Bronchial carcinoids are rare, slow-growing neuroendocrine tumors arising from bronchial mucosa; they affect patients in their 40s to 60s.

Half of patients are asymptomatic, and half present with symptoms of airway obstruction, including dyspnea, wheezing, and cough, which often leads to a misdiagnosis of asthma. Recurrent pneumonia, hemoptysis, and chest pain are also common.

Paraneoplastic syndromes, including Cushing syndrome due to ectopic ACTH, acromegaly due to ectopic growth hormone–releasing factor, and Zollinger-Ellison syndrome due to ectopic gastrin production, are more common than carcinoid syndrome, which occurs in < 3% of patients with the tumor.
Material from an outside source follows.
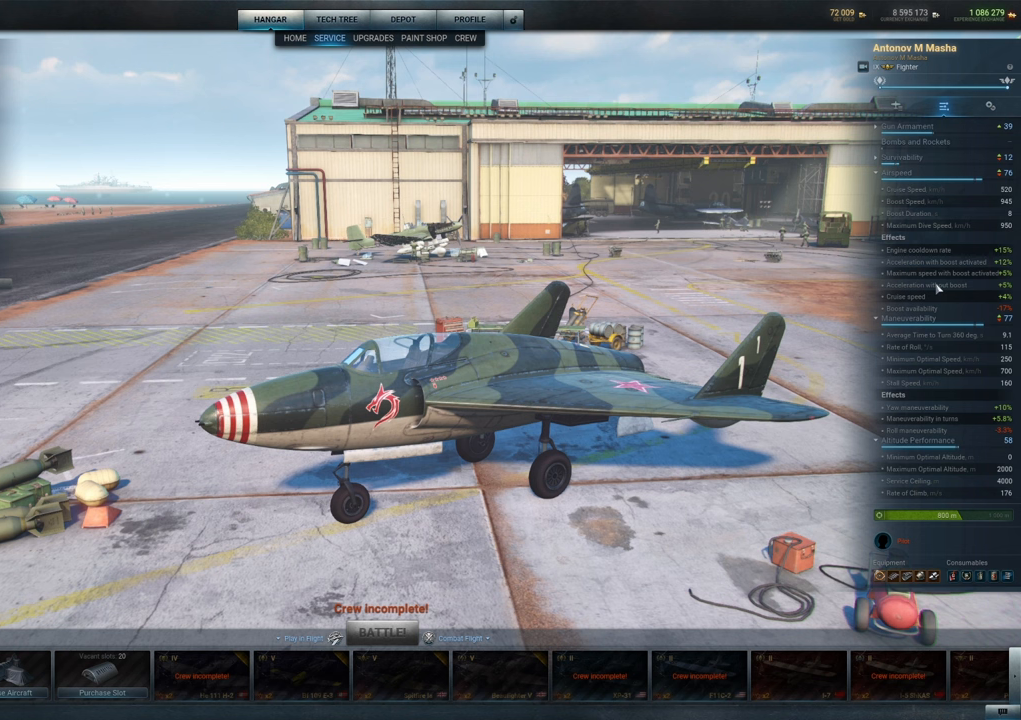
{"keys": [], "mouse": [], "mouse_move": "down-right", "events": []}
A left-sided heart murmur (mitral stenosis or regurgitation) due to serotonin-induced valvular damage occurs rarely with bronchial carcinoids (as opposed to the right-sided valvular lesions of GI carcinoid).

Diagnosis

  • Bronchoscopic biopsy

Diagnosis is based on bronchoscopic biopsy, but evaluation often initially involves chest CT, which reveals tumor calcifications in up to one third of patients.

Indium-111–labeled octreotide scans are useful for determining regional and metastatic spread.

Increased urinary serotonin and 5-hydroxyindoleacetic acid levels support the diagnosis, but these substances are not commonly elevated.

Treatment

  • Surgery

Treatment is with surgical removal with or without adjuvant chemotherapy and/or radiation therapy. Prognosis depends on tumor type. Five-year survival for well-differentiated carcinoids is > 90%; for atypical tumors, it is 50 to 70%.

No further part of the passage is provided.